The Supreme Court of Canada winter term has begun. While the court will be hearing mostly criminal law matters, in January through March, it will consider four cases that may interest the business community or organizations facing civil litigation:

  • In an appeal of Entertainment Software Association v Society of Composers, Authors and Music Publishers of Canada, 2020 FCA 100, the Court will consider whether making musical works available for download or streaming results in payable royalties. The Society of Composers, Authors and Music Publishers of Canada administers tariffs for the "communication" of musical works on behalf of copyright owners. Amendments in the Copyright Modernization Act, SC 2012 c. 20, added section 2.4(1.1) to the Copyright Act, which defines "communication" to include making a work available to the public by telecommunication. A few days after these amendments took effect, the Supreme Court of Canada released Entertainment Software Association v. Society of Composers, Authors and Music Publishers of Canada, 2012 SCC 34, in which the Court decided that the transmission of a work over the internet that results in a download is not a communication by telecommunication. In this matter, however, the Copyright Board determined that section 2.4(1.1) of the Copyright Act deems the transmission of a work over the internet that results in a download is a communication by telecommunication. Following a judicial review of that decision, the Federal Court of Appeal quashed the decision of the Board. On appeal, the Supreme Court of Canada is expected to determine whether, given section 2.4(1.1) of the Copyright Act and the Court's previous decision, making musical works available for download or streaming results in payable royalties to SOCAN.

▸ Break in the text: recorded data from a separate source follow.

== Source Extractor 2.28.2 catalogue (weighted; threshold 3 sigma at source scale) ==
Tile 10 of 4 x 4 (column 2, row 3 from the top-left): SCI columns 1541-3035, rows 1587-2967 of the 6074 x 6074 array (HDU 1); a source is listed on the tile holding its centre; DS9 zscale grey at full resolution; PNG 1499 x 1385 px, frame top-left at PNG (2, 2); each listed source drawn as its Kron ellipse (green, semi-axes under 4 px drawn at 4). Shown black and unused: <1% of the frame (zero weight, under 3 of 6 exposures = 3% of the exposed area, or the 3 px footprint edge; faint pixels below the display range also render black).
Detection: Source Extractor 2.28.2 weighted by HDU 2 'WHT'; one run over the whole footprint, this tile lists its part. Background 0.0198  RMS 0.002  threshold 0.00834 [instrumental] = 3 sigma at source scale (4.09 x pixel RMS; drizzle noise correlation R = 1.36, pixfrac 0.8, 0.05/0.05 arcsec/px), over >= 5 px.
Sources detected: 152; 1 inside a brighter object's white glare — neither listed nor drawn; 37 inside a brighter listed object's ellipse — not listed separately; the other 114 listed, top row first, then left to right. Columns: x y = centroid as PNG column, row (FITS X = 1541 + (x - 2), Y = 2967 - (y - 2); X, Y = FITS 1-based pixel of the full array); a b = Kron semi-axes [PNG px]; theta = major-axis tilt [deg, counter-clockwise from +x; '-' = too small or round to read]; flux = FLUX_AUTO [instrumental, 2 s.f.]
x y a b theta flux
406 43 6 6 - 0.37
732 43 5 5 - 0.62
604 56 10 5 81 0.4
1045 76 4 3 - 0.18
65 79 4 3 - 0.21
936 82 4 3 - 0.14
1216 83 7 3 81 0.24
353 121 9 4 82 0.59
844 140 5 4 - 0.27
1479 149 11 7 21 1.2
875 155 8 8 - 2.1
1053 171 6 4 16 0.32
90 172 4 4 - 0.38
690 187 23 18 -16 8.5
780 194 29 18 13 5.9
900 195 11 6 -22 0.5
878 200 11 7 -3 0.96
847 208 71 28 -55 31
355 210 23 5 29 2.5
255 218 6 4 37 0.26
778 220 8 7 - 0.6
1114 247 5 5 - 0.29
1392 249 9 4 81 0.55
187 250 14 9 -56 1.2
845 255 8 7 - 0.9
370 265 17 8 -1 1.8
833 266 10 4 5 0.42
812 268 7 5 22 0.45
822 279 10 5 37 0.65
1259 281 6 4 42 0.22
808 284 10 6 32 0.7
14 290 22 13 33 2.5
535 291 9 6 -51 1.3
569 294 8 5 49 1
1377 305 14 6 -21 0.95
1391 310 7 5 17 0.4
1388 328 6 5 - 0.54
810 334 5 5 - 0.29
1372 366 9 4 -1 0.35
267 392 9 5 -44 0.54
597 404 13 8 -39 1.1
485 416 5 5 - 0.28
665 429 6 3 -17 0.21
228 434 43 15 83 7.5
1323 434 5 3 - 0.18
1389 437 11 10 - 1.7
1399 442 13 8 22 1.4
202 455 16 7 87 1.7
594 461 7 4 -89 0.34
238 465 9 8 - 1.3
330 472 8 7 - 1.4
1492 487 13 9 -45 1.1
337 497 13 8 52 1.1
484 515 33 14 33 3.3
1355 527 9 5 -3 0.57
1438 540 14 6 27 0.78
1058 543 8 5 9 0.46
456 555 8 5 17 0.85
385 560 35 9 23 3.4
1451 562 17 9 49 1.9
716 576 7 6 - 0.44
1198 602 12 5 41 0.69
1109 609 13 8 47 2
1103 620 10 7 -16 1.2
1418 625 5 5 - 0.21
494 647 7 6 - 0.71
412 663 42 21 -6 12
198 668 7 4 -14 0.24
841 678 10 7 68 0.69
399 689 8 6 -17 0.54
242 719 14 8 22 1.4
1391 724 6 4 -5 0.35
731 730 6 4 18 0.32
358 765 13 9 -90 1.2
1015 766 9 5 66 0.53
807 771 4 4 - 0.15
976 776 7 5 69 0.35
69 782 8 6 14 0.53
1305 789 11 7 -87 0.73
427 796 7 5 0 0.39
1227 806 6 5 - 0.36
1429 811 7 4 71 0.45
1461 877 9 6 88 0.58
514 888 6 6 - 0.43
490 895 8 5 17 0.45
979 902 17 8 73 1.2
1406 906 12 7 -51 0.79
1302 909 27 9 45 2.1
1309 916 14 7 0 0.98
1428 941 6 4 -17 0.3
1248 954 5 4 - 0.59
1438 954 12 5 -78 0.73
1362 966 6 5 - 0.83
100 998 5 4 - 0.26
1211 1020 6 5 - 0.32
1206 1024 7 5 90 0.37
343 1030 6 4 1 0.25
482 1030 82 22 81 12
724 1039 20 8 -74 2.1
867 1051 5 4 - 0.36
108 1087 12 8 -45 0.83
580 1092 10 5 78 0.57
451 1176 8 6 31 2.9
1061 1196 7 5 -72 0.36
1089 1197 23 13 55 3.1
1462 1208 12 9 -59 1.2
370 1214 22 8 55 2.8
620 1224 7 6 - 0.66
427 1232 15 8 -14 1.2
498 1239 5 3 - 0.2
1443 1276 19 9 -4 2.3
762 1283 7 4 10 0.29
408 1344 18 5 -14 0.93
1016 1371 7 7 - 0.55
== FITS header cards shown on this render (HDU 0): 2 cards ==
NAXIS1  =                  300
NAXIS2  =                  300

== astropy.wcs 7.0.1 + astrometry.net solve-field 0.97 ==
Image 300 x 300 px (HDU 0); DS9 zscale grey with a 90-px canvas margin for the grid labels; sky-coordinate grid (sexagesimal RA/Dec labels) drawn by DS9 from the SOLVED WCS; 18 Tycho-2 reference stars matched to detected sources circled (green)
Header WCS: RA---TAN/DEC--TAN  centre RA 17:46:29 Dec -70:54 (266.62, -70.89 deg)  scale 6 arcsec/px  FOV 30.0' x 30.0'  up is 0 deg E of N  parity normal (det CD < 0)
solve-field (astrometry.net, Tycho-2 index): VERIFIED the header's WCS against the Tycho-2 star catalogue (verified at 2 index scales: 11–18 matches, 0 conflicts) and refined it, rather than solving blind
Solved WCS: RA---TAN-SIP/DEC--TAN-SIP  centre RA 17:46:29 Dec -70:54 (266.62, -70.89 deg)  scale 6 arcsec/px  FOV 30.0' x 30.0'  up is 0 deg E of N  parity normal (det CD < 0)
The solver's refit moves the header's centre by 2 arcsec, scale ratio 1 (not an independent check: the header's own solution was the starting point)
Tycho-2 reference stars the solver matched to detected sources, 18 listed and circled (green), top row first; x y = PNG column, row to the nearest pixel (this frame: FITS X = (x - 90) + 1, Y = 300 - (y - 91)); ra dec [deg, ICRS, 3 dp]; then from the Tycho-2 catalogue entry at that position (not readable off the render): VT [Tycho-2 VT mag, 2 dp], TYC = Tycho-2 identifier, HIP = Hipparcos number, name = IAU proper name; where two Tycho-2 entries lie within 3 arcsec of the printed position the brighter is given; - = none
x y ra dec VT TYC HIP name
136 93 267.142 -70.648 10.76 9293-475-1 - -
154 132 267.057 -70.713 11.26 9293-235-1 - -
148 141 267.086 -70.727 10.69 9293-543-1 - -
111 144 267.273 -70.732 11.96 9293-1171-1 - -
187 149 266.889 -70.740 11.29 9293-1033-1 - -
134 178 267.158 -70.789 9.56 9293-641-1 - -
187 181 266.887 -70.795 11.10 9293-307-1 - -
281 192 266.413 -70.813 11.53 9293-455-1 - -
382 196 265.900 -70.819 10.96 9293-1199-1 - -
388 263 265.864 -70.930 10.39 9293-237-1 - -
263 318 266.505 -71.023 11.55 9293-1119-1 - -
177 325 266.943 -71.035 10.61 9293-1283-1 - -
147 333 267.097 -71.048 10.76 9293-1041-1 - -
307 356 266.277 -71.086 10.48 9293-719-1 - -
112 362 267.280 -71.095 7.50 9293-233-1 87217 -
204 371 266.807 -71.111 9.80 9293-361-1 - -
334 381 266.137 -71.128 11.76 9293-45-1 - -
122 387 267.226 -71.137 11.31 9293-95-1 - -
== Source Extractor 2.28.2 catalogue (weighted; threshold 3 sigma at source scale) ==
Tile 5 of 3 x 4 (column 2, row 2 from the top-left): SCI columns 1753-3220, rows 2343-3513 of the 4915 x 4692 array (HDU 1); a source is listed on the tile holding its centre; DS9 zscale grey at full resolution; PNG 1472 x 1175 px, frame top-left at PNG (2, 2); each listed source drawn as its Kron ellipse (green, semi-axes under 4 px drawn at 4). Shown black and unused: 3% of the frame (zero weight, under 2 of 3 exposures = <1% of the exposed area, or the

  • Petrowest Corporation v Peace River Hydro Partners, 2020 BCCA 339, addresses the intersection of insolvency principles and domestic arbitration law. Petrowest Corporation entered into a partnership agreement, forming Peace River Hydro Partners, and subcontracted some work to various Petrowest Affiliates. Petrowest Corporation and its affiliates became insolvent, and Ernst & Young Inc. was appointed as the receiver. The receiver started a civil claim on behalf of Petrowest Corporation and the Petrowest Affiliates to recover receivables owed under the partnership agreement and various purchase orders and subcontracts. These agreements include arbitration clauses. Peace River Hydro Partners applied for a stay of the claim under section 15 of the Arbitration Act, RSBC 1996, c. 55. The Supreme Court of British Columbia dismissed the application, finding that the court had jurisdiction to find that the receiver ought not to be bound by the arbitration clauses and be forced to undergo multiple arbitration proceedings that could otherwise be resolved in one litigation, which would conflict with the objectives under the Bankruptcy and Insolvency Act, RSC 1985, c B-3. The British Columbia Court of Appeal dismissed the appeal, finding that the arbitration clauses were separable from the rest of the agreements and the receiver could therefore exercise its right to disclaim agreements with respect to those arbitration clauses. The Supreme Court of Canada is expected to determine whether, and when, receivers should be bound to arbitration clauses in contracts they are not party to. Bennett Jones acts as counsel for the respondents, Petrowest Corporation, the Petrowest Affiliates and Ernst & Young Inc.

  • In an appeal of Annapolis Group Inc. v Halifax Regional Municipality, 2021 NSCA 3, the Supreme Court of Canada will consider de facto expropriation by a municipality. Annapolis Group Inc. sought to develop lands that it owns within the boundary of Halifax Regional Municipality. Halifax declined to start a planning process or amend a by-law, both of which would have been required for the proposed development. Annapolis commenced a claim alleging that Halifax had encouraged the public to use the land as a public park and deliberately obstructed Annapolis' development attempts, leading to de facto expropriation. Halifax sought summary judgment dismissing the de facto expropriation claim, which was dismissed by a chambers judge. The Nova Scotia Court of Appeal granted the appeal and summarily dismissed the de facto expropriation claim. The Supreme Court is expected to consider and clarify the test of de facto expropriation and whether summary judgment is appropriate in this case.

  • Canada (Transportation Safety Board) v Carroll-Byrne, 2021 NSCA 34, concerns statutory interpretation principles. The Transportation Safety Board investigated the crash of a commercial flight, which landed short of the runway in Halifax during a snowstorm. The Board's investigation and report considered the on-board cockpit voice recording (the black box), but it has not released the black box to the public, citing statutory privilege. Some of the passengers commenced a class action alleging negligence on the part of various defendants in relation to the airplane crash. As part of that action, the passengers applied for disclosure of the black box based on section 28(6) of the Canadian Transportation Accident Investigation and Safety Board Act, SC 1989, c. 3, which permits disclosure if the court "concludes in the circumstances of the case that the public interest in the administration of justice outweighs in importance the privilege attached to the on-board recording." The Board intervened, and sought the opportunity to make ex partein camera submissions about the disclosure. A judge of the Supreme Court of Nova Scotia denied the Board's request for ex parte submissions, and granted the disclosure subject to confidentiality restrictions. The Nova Scotia Court of Appeal dismissed the Board's appeal, confirming that the Act did not confer any right to ex parte submissions. The Supreme Court of Canada is expected to clarify the interpretation of section 28(6) of the Act, in particular whether it entitles the Board to make confidential ex parte submissions, and what threshold to apply when considering whether disclosure is required given "the public interest in the administration of justice."